Instructions to follow: Write the lines below out exactly, dropping each picture.

Data for analysis:

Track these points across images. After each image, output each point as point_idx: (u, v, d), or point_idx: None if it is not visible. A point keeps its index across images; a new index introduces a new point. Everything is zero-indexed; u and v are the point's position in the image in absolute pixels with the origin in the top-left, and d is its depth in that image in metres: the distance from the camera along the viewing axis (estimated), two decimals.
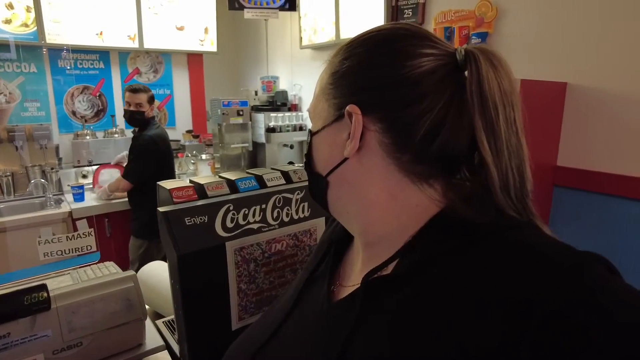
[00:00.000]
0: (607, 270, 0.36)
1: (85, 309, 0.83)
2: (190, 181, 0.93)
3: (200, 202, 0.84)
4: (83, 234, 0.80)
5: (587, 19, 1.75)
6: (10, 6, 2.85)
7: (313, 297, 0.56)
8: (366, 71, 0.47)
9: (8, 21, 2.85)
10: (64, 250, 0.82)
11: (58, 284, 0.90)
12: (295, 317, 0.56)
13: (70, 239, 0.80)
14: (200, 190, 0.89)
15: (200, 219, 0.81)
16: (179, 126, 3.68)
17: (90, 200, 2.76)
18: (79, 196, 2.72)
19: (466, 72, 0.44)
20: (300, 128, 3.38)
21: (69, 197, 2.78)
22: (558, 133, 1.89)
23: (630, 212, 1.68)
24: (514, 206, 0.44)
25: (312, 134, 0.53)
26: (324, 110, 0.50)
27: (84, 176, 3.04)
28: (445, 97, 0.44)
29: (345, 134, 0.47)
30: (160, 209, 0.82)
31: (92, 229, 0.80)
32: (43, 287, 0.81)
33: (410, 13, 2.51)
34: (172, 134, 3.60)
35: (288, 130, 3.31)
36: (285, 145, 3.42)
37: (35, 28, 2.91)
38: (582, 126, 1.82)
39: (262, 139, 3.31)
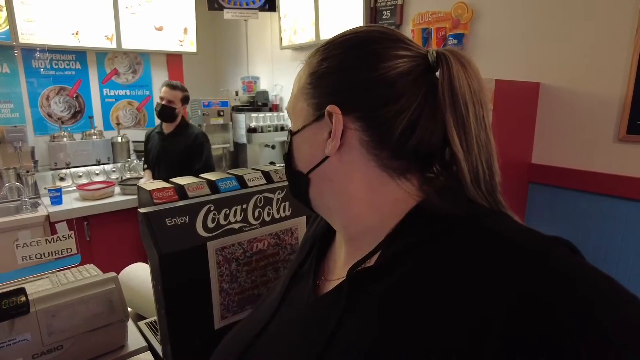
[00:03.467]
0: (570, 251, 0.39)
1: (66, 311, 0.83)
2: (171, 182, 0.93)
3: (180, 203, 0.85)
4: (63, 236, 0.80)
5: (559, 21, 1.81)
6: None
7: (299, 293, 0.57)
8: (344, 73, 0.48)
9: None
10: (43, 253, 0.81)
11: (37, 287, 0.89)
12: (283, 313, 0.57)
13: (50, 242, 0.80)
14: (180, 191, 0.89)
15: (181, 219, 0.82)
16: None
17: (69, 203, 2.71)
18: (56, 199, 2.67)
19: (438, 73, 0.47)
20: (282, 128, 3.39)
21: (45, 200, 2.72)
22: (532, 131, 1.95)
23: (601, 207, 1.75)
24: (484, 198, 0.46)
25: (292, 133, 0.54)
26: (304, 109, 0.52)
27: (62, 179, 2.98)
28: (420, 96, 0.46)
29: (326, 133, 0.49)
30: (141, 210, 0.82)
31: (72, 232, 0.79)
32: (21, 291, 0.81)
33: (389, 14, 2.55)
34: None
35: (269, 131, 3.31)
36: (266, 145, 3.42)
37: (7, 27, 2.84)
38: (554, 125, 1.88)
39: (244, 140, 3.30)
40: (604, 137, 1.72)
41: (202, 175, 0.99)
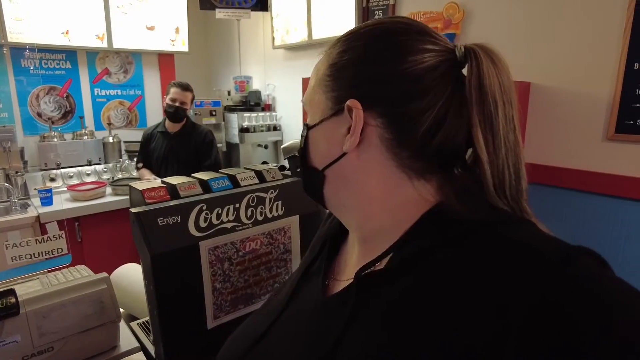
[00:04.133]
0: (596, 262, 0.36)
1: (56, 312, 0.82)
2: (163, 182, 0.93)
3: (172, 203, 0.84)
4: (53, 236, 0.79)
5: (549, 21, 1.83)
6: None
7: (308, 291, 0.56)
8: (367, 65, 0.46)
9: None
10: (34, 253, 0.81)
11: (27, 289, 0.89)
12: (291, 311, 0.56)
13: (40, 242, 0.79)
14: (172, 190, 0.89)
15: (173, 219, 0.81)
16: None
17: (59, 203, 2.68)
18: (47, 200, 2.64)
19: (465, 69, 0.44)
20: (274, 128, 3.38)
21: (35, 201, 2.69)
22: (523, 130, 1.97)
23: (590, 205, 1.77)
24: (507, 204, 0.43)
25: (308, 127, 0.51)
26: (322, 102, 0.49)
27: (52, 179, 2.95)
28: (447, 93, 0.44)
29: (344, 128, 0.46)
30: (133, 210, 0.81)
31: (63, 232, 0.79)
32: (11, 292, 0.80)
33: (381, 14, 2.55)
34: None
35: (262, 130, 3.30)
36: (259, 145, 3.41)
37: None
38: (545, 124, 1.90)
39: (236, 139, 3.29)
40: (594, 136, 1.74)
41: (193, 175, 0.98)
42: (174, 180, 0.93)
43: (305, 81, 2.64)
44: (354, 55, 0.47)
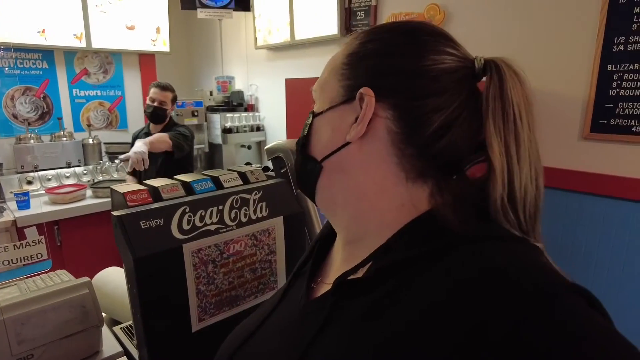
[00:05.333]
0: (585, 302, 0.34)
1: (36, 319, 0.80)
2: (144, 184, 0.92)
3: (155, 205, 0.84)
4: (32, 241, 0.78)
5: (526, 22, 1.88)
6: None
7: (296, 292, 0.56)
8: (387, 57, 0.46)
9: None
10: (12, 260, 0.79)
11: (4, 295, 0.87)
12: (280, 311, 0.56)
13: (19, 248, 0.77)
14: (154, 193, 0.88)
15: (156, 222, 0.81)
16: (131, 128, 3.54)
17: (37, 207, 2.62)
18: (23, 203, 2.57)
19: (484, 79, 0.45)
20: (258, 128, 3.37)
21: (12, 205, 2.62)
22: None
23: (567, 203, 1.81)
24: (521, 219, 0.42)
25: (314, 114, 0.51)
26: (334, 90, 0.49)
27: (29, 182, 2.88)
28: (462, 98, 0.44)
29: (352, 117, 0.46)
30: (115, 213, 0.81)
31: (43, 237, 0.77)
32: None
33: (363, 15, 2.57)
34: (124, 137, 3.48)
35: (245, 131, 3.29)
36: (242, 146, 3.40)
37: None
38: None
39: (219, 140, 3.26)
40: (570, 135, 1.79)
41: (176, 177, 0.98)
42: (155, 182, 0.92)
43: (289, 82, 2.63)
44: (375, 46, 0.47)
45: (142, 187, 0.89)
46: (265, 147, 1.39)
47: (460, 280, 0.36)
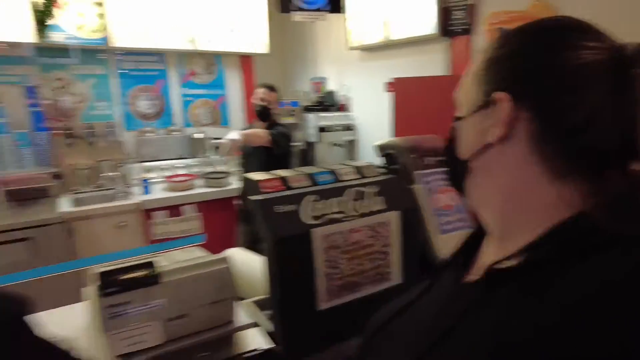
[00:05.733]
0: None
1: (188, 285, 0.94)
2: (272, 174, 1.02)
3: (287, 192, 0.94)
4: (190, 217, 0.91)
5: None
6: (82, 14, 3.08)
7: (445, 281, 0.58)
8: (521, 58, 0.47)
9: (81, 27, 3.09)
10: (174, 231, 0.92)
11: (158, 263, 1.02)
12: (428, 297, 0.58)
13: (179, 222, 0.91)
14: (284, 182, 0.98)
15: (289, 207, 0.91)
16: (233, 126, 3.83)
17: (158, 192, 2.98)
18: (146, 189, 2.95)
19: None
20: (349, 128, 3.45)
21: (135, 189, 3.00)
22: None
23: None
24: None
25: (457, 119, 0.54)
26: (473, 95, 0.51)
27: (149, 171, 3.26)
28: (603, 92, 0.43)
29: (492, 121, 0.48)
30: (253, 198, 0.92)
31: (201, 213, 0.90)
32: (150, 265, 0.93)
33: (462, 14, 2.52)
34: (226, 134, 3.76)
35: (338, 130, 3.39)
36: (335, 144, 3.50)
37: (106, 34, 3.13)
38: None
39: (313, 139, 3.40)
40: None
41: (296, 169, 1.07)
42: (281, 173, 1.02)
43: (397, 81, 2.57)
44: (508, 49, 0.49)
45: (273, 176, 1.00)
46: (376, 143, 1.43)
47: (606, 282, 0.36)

Solution for this problem:
Track these points across images. After each image, output each point as point_idx: (u, v, d), or point_idx: None if it is not visible. A point keeps its index across images; a new index introduces a new point. Everything is zero-indexed; u and v are the point's position in the image in absolute pixels with the origin in the top-left, and d is its depth in that image in metres: the distance from the camera along the viewing axis (estimated), two decimals.
[00:00.000]
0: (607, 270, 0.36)
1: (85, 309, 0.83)
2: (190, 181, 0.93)
3: (200, 202, 0.84)
4: (83, 234, 0.80)
5: (587, 19, 1.75)
6: (10, 6, 2.85)
7: (313, 297, 0.56)
8: (366, 71, 0.47)
9: (8, 21, 2.85)
10: (64, 250, 0.82)
11: (58, 284, 0.90)
12: (295, 317, 0.56)
13: (70, 239, 0.80)
14: (200, 190, 0.89)
15: (200, 219, 0.81)
16: (179, 126, 3.68)
17: (90, 200, 2.76)
18: (79, 196, 2.72)
19: (466, 72, 0.44)
20: (300, 128, 3.38)
21: (69, 197, 2.78)
22: (558, 133, 1.89)
23: (630, 212, 1.68)
24: (514, 206, 0.44)
25: (312, 134, 0.53)
26: (324, 110, 0.50)
27: (84, 176, 3.04)
28: (445, 97, 0.44)
29: (345, 134, 0.47)
30: (160, 209, 0.82)
31: (92, 229, 0.80)
32: (43, 287, 0.81)
33: (410, 13, 2.51)
34: (172, 134, 3.60)
35: (288, 130, 3.31)
36: (285, 145, 3.42)
37: (35, 28, 2.91)
38: (582, 126, 1.82)
39: (262, 139, 3.31)
[00:03.467]
0: (570, 251, 0.39)
1: (66, 311, 0.83)
2: (171, 182, 0.93)
3: (180, 203, 0.85)
4: (63, 236, 0.80)
5: (559, 21, 1.81)
6: None
7: (299, 293, 0.57)
8: (344, 73, 0.48)
9: None
10: (43, 253, 0.81)
11: (37, 287, 0.89)
12: (283, 313, 0.57)
13: (50, 242, 0.80)
14: (180, 191, 0.89)
15: (181, 219, 0.82)
16: None
17: (69, 203, 2.71)
18: (56, 199, 2.67)
19: (438, 73, 0.47)
20: (282, 128, 3.39)
21: (45, 200, 2.72)
22: (532, 131, 1.95)
23: (601, 207, 1.75)
24: (484, 198, 0.46)
25: (292, 133, 0.54)
26: (304, 109, 0.52)
27: (62, 179, 2.98)
28: (420, 96, 0.46)
29: (326, 133, 0.49)
30: (141, 210, 0.82)
31: (72, 232, 0.79)
32: (21, 291, 0.81)
33: (389, 14, 2.55)
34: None
35: (269, 131, 3.31)
36: (266, 145, 3.42)
37: (7, 27, 2.84)
38: (554, 125, 1.88)
39: (244, 140, 3.30)
40: (604, 137, 1.72)
41: (202, 175, 0.99)
[00:04.133]
0: (596, 262, 0.36)
1: (56, 312, 0.82)
2: (163, 182, 0.93)
3: (172, 203, 0.84)
4: (53, 236, 0.79)
5: (549, 21, 1.83)
6: None
7: (308, 291, 0.56)
8: (367, 65, 0.46)
9: None
10: (34, 253, 0.81)
11: (27, 289, 0.89)
12: (291, 311, 0.56)
13: (40, 242, 0.79)
14: (172, 190, 0.89)
15: (173, 219, 0.81)
16: None
17: (59, 203, 2.68)
18: (47, 200, 2.64)
19: (465, 69, 0.44)
20: (274, 128, 3.38)
21: (35, 201, 2.69)
22: (523, 130, 1.97)
23: (590, 205, 1.77)
24: (507, 204, 0.43)
25: (308, 127, 0.51)
26: (322, 102, 0.49)
27: (52, 179, 2.95)
28: (447, 93, 0.44)
29: (344, 128, 0.46)
30: (133, 210, 0.81)
31: (63, 232, 0.79)
32: (11, 292, 0.80)
33: (381, 14, 2.55)
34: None
35: (262, 130, 3.30)
36: (259, 145, 3.41)
37: None
38: (545, 124, 1.90)
39: (236, 139, 3.29)
40: (594, 136, 1.74)
41: (193, 175, 0.98)
42: (174, 180, 0.93)
43: (305, 81, 2.64)
44: (354, 55, 0.47)
[00:05.333]
0: (585, 302, 0.34)
1: (36, 319, 0.80)
2: (144, 184, 0.92)
3: (155, 205, 0.84)
4: (32, 241, 0.78)
5: (526, 22, 1.88)
6: None
7: (296, 292, 0.56)
8: (387, 57, 0.46)
9: None
10: (12, 260, 0.79)
11: (4, 295, 0.87)
12: (280, 311, 0.56)
13: (19, 248, 0.77)
14: (154, 193, 0.88)
15: (156, 222, 0.81)
16: (131, 128, 3.54)
17: (37, 207, 2.62)
18: (23, 203, 2.57)
19: (484, 79, 0.45)
20: (258, 128, 3.37)
21: (12, 205, 2.62)
22: None
23: (567, 203, 1.81)
24: (521, 219, 0.42)
25: (314, 114, 0.51)
26: (334, 90, 0.49)
27: (29, 182, 2.88)
28: (462, 98, 0.44)
29: (352, 117, 0.46)
30: (115, 213, 0.81)
31: (43, 237, 0.77)
32: None
33: (363, 15, 2.57)
34: (124, 137, 3.48)
35: (245, 131, 3.29)
36: (242, 146, 3.40)
37: None
38: None
39: (219, 140, 3.26)
40: (570, 135, 1.79)
41: (176, 177, 0.98)
42: (155, 182, 0.92)
43: (289, 82, 2.63)
44: (375, 46, 0.47)
45: (142, 187, 0.89)
46: (265, 147, 1.39)
47: (460, 280, 0.36)
[00:05.733]
0: None
1: (188, 285, 0.94)
2: (272, 174, 1.02)
3: (287, 192, 0.94)
4: (190, 217, 0.91)
5: None
6: (82, 14, 3.08)
7: (445, 281, 0.58)
8: (521, 58, 0.47)
9: (81, 27, 3.09)
10: (174, 231, 0.92)
11: (158, 263, 1.02)
12: (428, 297, 0.58)
13: (179, 222, 0.91)
14: (284, 182, 0.98)
15: (289, 207, 0.91)
16: (233, 126, 3.83)
17: (158, 192, 2.98)
18: (146, 189, 2.95)
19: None
20: (349, 128, 3.45)
21: (135, 189, 3.00)
22: None
23: None
24: None
25: (457, 119, 0.54)
26: (473, 95, 0.51)
27: (149, 171, 3.26)
28: (603, 92, 0.43)
29: (492, 121, 0.48)
30: (253, 198, 0.92)
31: (201, 213, 0.90)
32: (150, 265, 0.93)
33: (462, 14, 2.52)
34: (226, 134, 3.76)
35: (338, 130, 3.39)
36: (335, 144, 3.50)
37: (106, 34, 3.13)
38: None
39: (313, 139, 3.40)
40: None
41: (296, 169, 1.07)
42: (281, 173, 1.02)
43: (397, 81, 2.57)
44: (508, 49, 0.49)
45: (273, 176, 1.00)
46: (376, 143, 1.43)
47: (606, 282, 0.36)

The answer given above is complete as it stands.